## Problem to work on
Copy each line of the following data that contains "partial".

[Stored items from a collection]
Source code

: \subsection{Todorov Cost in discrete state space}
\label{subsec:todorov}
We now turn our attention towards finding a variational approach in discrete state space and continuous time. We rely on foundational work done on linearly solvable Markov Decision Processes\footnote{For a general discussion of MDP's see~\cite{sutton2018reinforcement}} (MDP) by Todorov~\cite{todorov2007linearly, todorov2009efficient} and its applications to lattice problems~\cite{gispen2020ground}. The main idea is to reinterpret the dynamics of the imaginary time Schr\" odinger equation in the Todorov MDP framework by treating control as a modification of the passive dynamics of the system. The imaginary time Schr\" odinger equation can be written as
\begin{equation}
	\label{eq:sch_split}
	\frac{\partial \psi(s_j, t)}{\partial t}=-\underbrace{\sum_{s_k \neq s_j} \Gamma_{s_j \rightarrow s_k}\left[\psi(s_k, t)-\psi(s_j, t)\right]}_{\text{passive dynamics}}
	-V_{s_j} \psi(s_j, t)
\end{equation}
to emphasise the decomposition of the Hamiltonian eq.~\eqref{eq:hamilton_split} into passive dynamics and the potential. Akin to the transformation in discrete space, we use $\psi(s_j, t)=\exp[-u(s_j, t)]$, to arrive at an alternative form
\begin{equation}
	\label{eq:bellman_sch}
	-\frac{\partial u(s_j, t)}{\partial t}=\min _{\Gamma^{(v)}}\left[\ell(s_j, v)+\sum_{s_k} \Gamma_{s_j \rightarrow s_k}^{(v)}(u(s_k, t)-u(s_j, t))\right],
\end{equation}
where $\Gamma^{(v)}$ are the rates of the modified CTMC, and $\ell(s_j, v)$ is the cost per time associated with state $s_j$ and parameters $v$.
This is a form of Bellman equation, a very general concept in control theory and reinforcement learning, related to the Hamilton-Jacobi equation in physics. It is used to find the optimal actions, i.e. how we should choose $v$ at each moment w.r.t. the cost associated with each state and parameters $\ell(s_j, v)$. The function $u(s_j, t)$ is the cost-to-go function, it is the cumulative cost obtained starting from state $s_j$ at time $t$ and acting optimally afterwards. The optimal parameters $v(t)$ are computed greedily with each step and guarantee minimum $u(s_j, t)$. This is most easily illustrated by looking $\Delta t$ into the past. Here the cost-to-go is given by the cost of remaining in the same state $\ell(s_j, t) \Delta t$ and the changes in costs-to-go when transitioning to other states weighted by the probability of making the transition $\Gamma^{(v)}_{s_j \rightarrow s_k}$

## Written solution
	\frac{\partial \psi(s_j, t)}{\partial t}=-\underbrace{\sum_{s_k \neq s_j} \Gamma_{s_j \rightarrow s_k}\left[\psi(s_k, t)-\psi(s_j, t)\right]}_{\text{passive dynamics}}
	-\frac{\partial u(s_j, t)}{\partial t}=\min _{\Gamma^{(v)}}\left[\ell(s_j, v)+\sum_{s_k} \Gamma_{s_j \rightarrow s_k}^{(v)}(u(s_k, t)-u(s_j, t))\right],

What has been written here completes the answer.